6.3 Data Access and Collection Considerations

Users of data are rarely also the data owners. There can be significant delays in the publication of available data and, despite improvements in data integration, significant data silos remain, forming barriers to the use of the data. Therefore there needs to be clear processes in place for ensuring that data are accessible and available (IEAG 2014; European Commission 2015) to share with the Sendai Framework and target and indicator guidance, with robust data management plans in place. As well as ensuring sufficient data resources and capacity to achieve this, explicit consideration should be given to data governance, with transparent and politically independent National Statistical Offices. Ultimately, data should be FAIR—Findable, Accessible, Interoperable, and Reusable (European Commission 2016).

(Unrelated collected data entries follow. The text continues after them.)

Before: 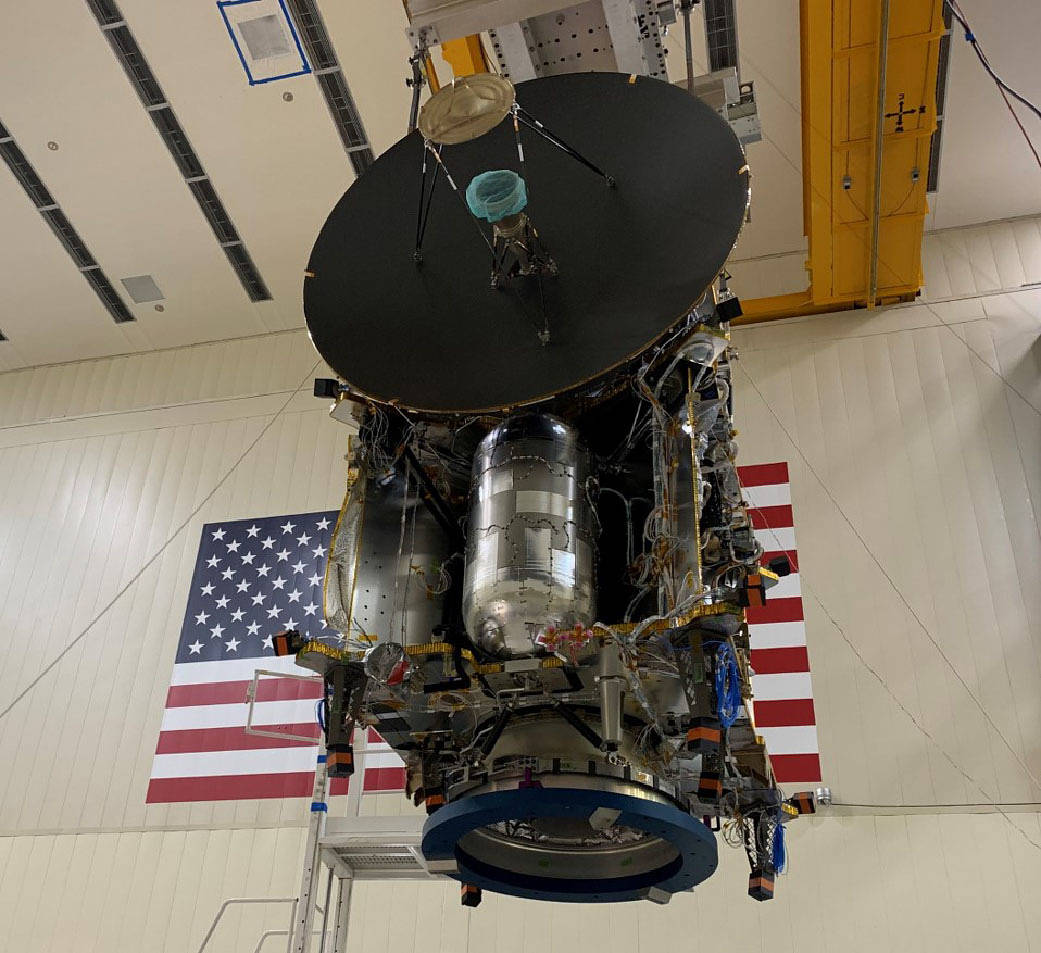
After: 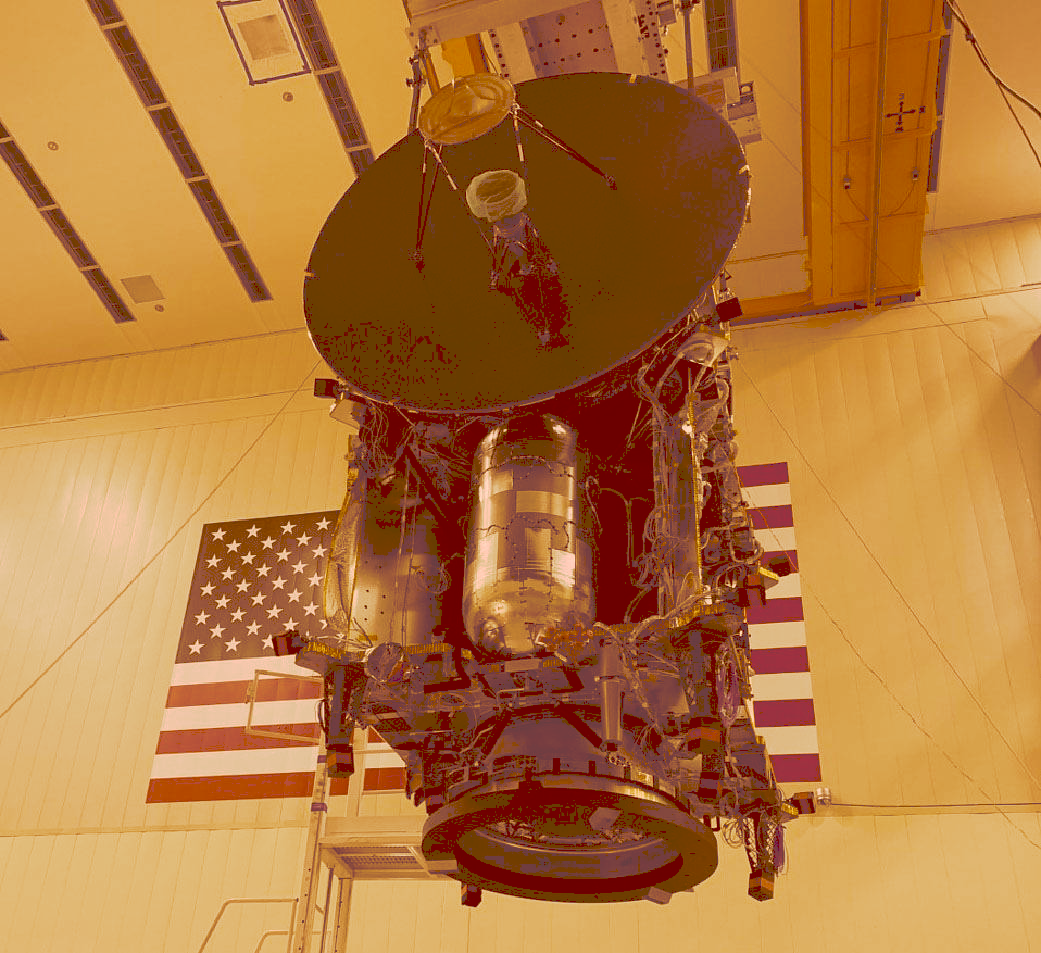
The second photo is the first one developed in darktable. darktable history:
tone curve: curves: ch0 [(0, 0) (0.003, 0.277) (0.011, 0.277) (0.025, 0.279) (0.044, 0.282) (0.069, 0.286) (0.1, 0.289) (0.136, 0.294) (0.177, 0.318) (0.224, 0.345) (0.277, 0.379) (0.335, 0.425) (0.399, 0.481) (0.468, 0.542) (0.543, 0.594) (0.623, 0.662) (0.709, 0.731) (0.801, 0.792) (0.898, 0.851) (1, 1)], preserve colors none
color look up table: target L [93.98, 82.45, 83.33, 79.95, 73.05, 59.9, 60.88, 41.02, 26.42, 15.73, 87.89, 83.14, 82.41, 76.34, 69, 58.24, 54.42, 52.77, 38.58, 35.72, 29.5, 16.08, 11.24, 95.76, 84.92, 85.97, 65.71, 76.08, 56.05, 59.71, 49.65, 73.84, 48.6, 61.3, 37.9, 35.01, 44.6, 23.47, 20.66, 13.81, 90.53, 91.58, 79.36, 82.57, 72.14, 57.02, 61.67, 51.62, 33.46], target a [14.15, -21.17, -17.49, -2.23, -5.724, -5.522, 16.84, 6.585, 30.2, 37.81, 14.11, 17.35, 15.7, 33.98, 34.08, 56, 72.49, 37.58, 46.36, 67.15, 47.62, 57.31, 48.13, 15.81, 23.4, 22.85, 51.83, 37.64, 71.43, 32.67, 28.92, 35.48, 62.75, 35.08, 58.57, 34.02, 54.63, 34.09, 56.65, 52.92, 14.39, -0.051, 4.908, 14.83, 15.58, 9.443, 26.73, 25.64, 23.82], target b [50.52, 62.34, 103.86, 51.93, 93.03, 74.37, 104.17, 70.31, 45.32, 26.96, 82.19, 70.35, 46.3, 42.05, 115.95, 99.71, 92.95, 90.27, 65.94, 61.35, 50.64, 27.53, 19.23, 24.93, 22.73, 15.18, 24.45, 7.718, 29.95, 30, 59.47, 0.671, 51.52, 4.43, 42.09, 59.62, 4.487, 40.19, 34.92, 23.51, 26.84, 23.69, 28.37, 12.81, 39.25, 44.65, 20.94, 33.34, 57.2], num patches 49
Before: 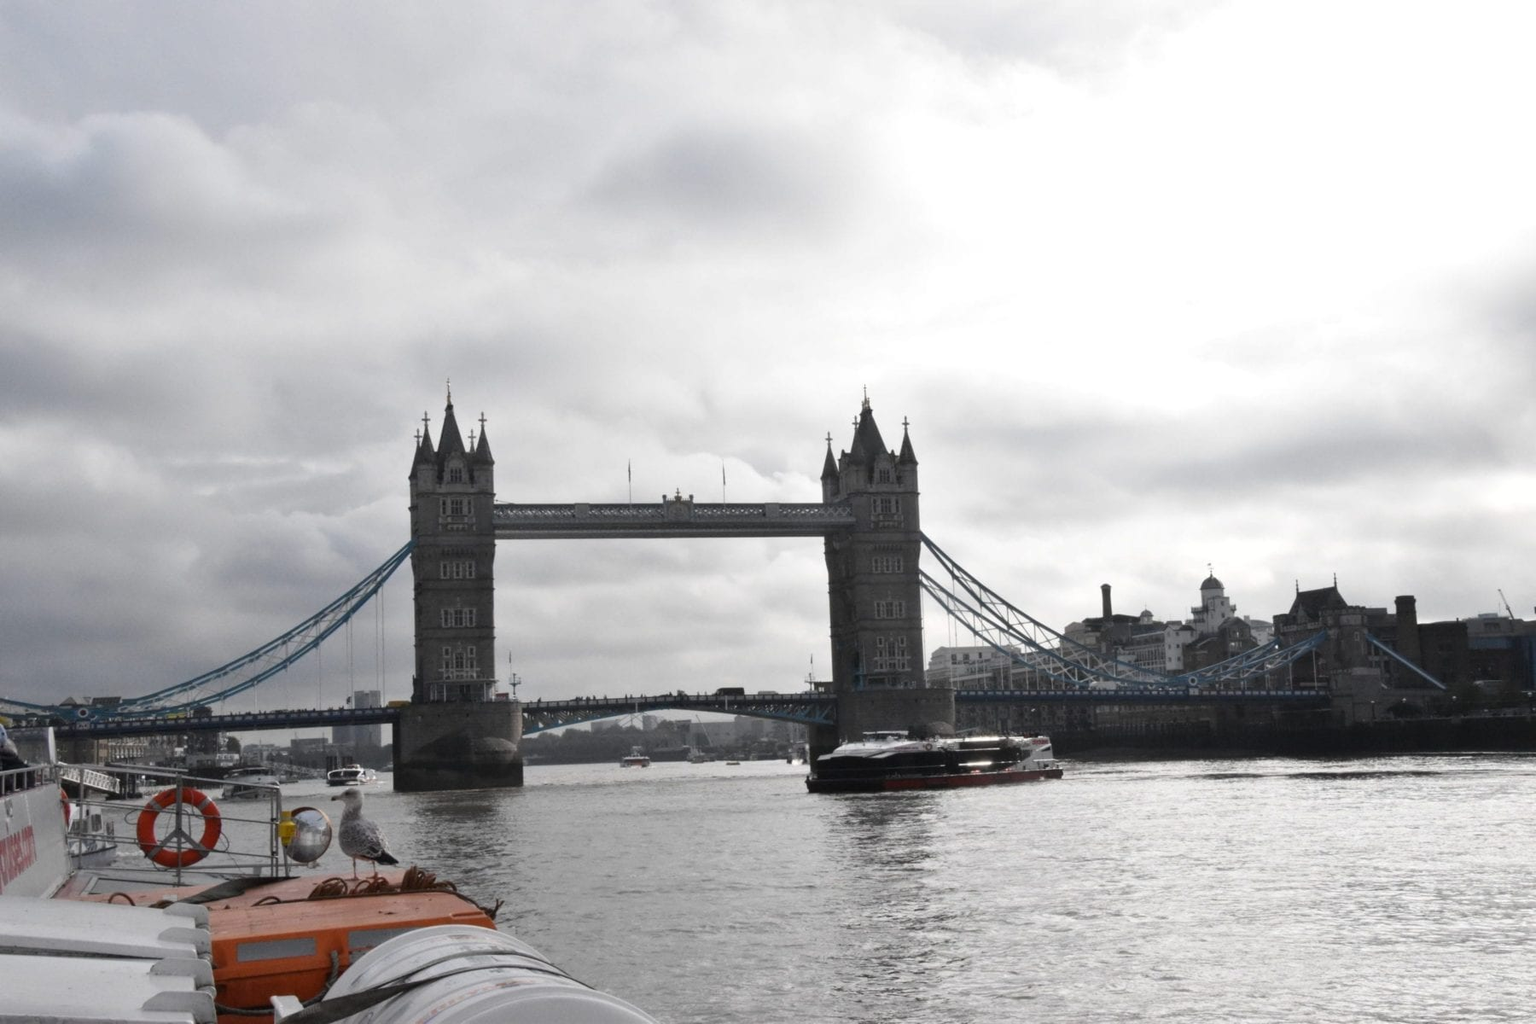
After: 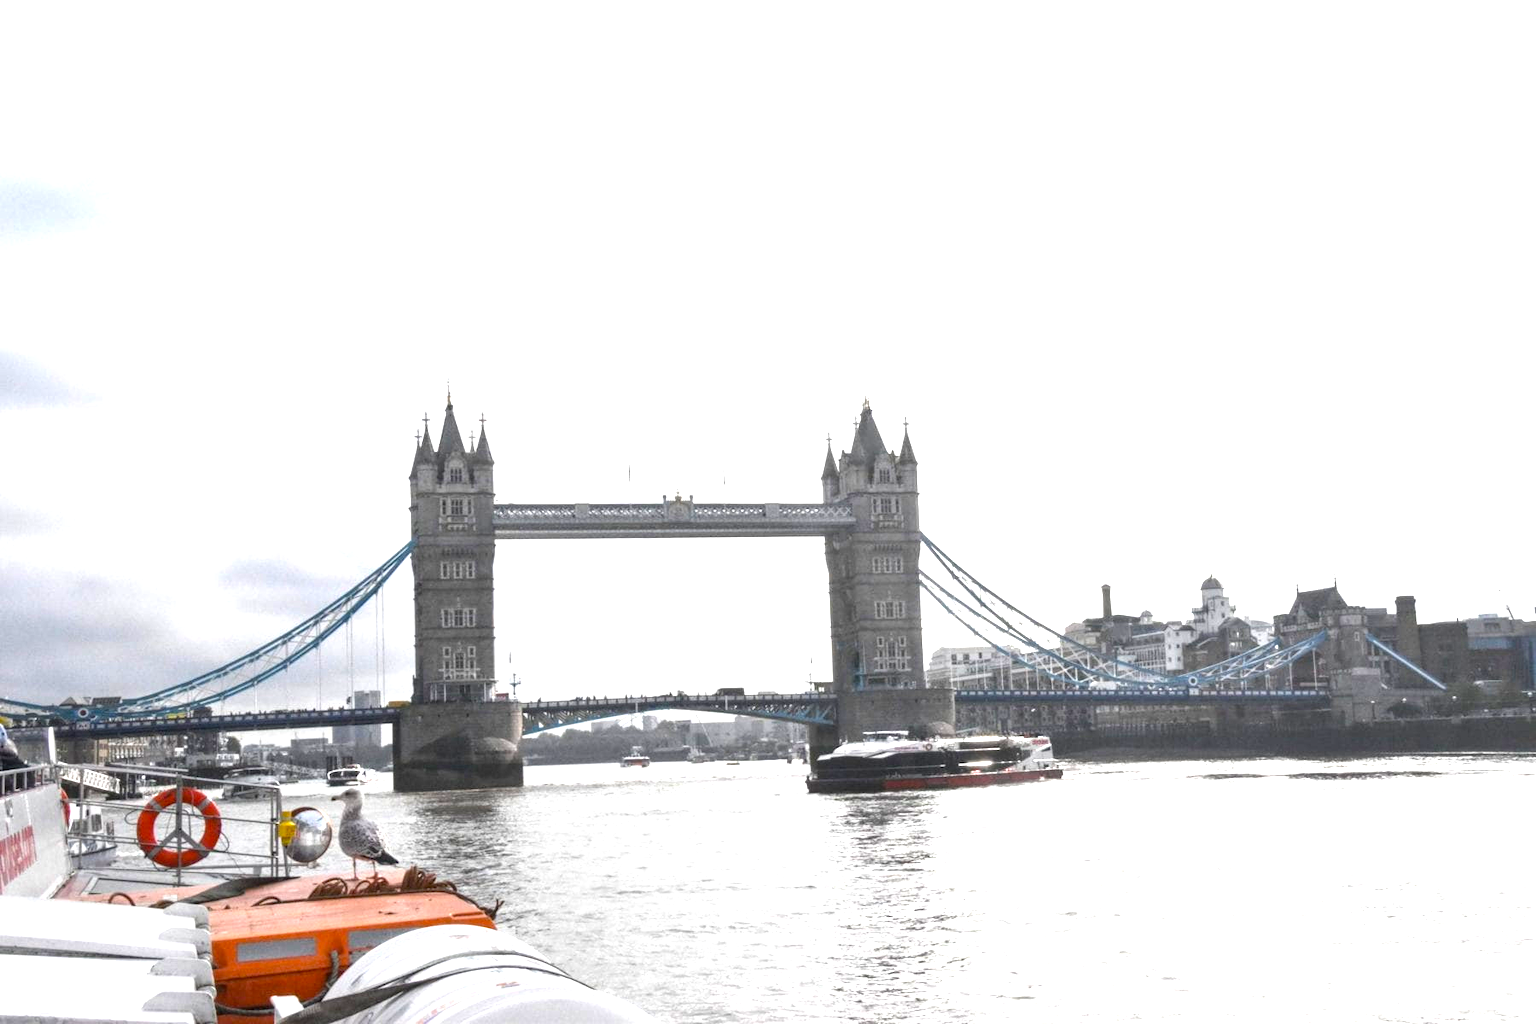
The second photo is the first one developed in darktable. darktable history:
local contrast: on, module defaults
color balance: output saturation 120%
exposure: exposure 1.5 EV, compensate highlight preservation false
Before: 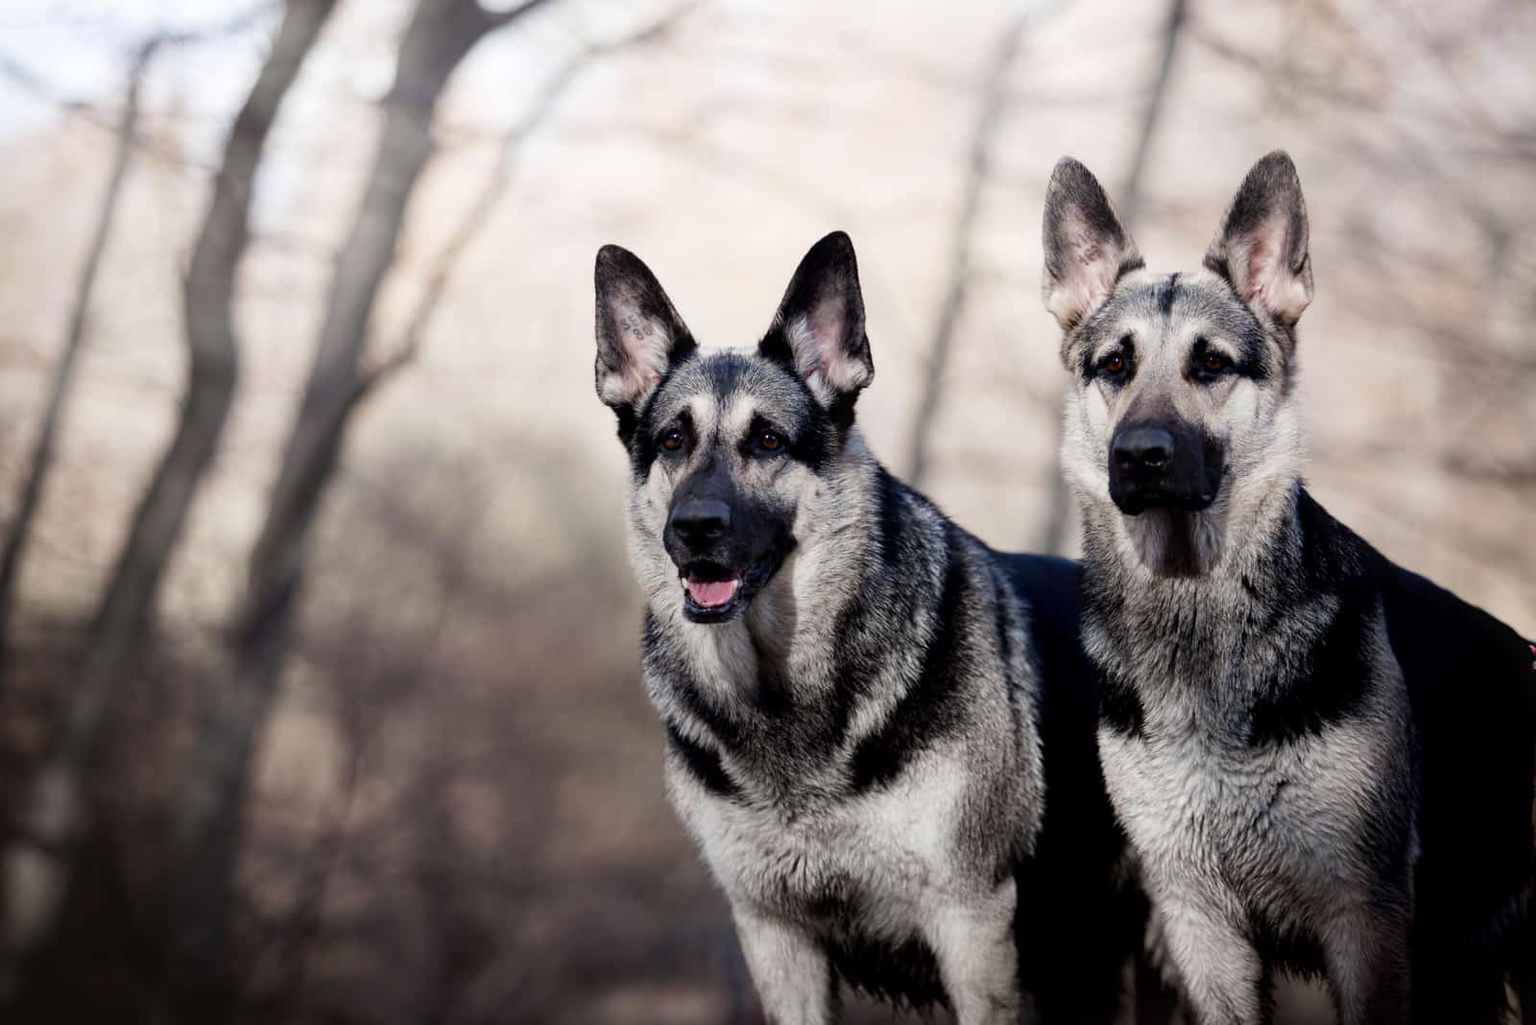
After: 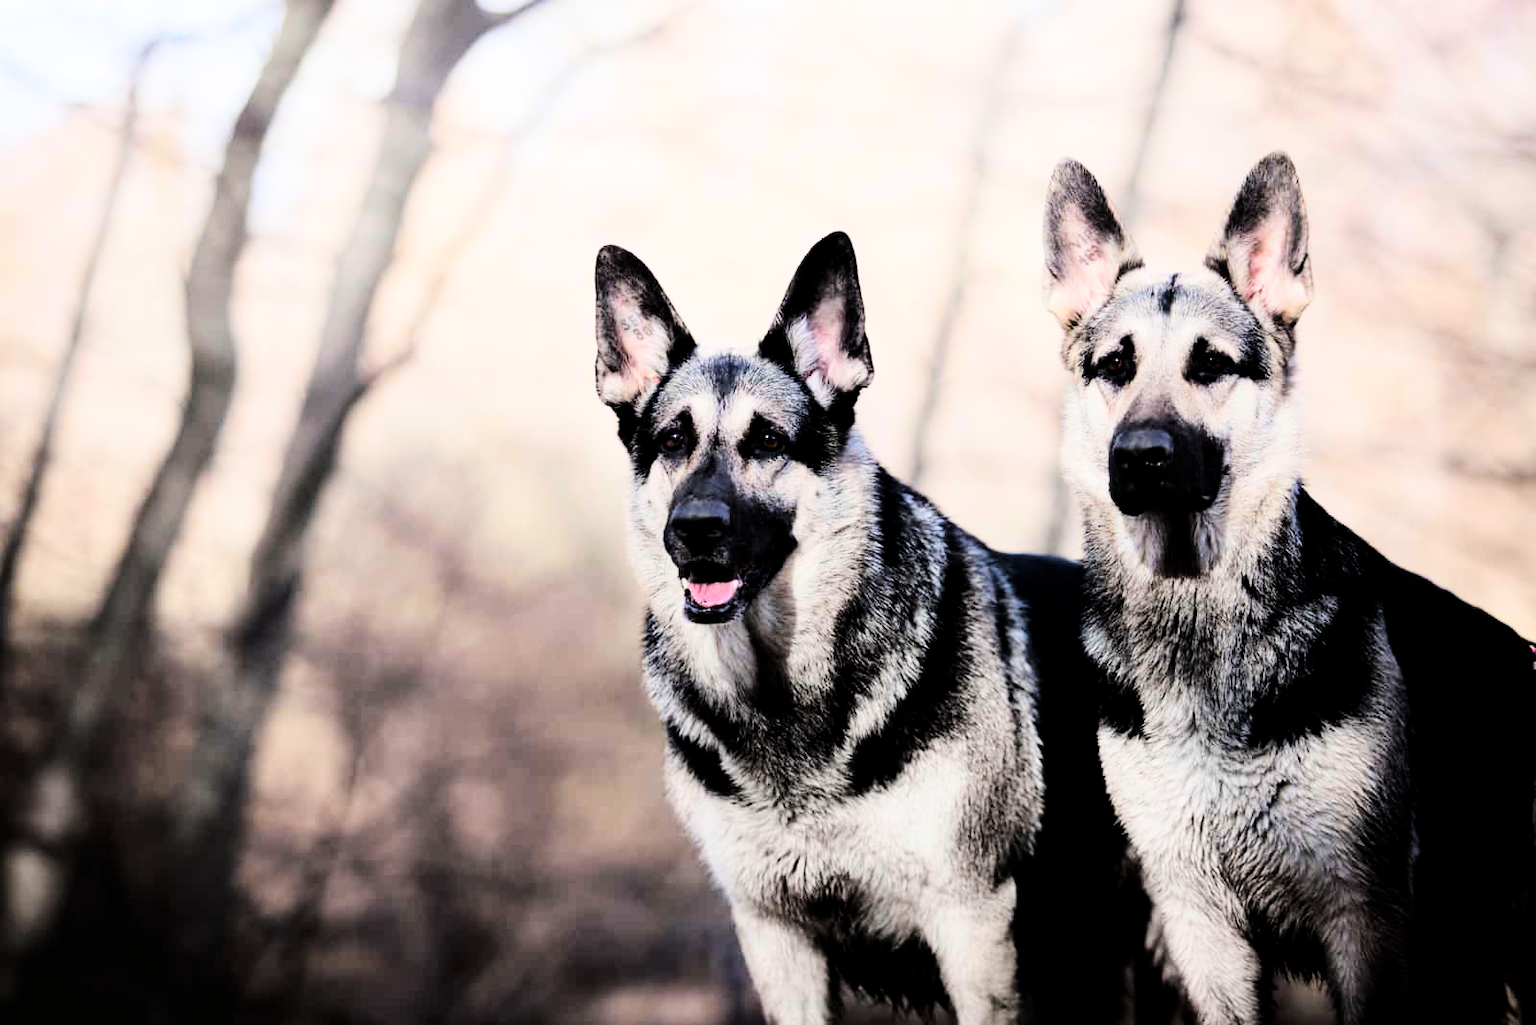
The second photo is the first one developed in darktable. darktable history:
tone curve: curves: ch0 [(0, 0) (0.004, 0) (0.133, 0.071) (0.325, 0.456) (0.832, 0.957) (1, 1)], color space Lab, linked channels, preserve colors none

The collection and retention of data during disasters or humanitarian emergencies often occurs in high-pressure, time-critical situations (WHO 2015). Working in an emergency situation requires additional consideration of how data are collected and stored that may not need consideration in more routine or controlled circumstances (Mezinska et al. 2016). These can include the mental health and well-being of any interviewees after trauma, confirming their capacity to agree to participate, the storage of data if security is an issue, and cultural sensitivities of the area where data are being collected (SAMSA 2016). Furthermore, data protection and privacy issues need to be considered through the development of robust national policy and legal frameworks, supporting the protection, respect, and fulfilment of human rights (for example, whether personal information of the victims can be published).

Finally, there is currently a data revolution, with vastly increasing amounts of data and range of data sources relevant to disaster mortality. Within countries, consideration needs to be given to the practicalities of both storing the data and how best to integrate data in different formats.

7 Conclusion

Data-led approaches to disaster risk management help monitor progress in this field. While there are numerous highlighted challenges at all levels of the data collection and monitoring process to be addressed, their identification and collective consideration permit a more accurate interpretation of the data and improve the utility of the Sendai Framework.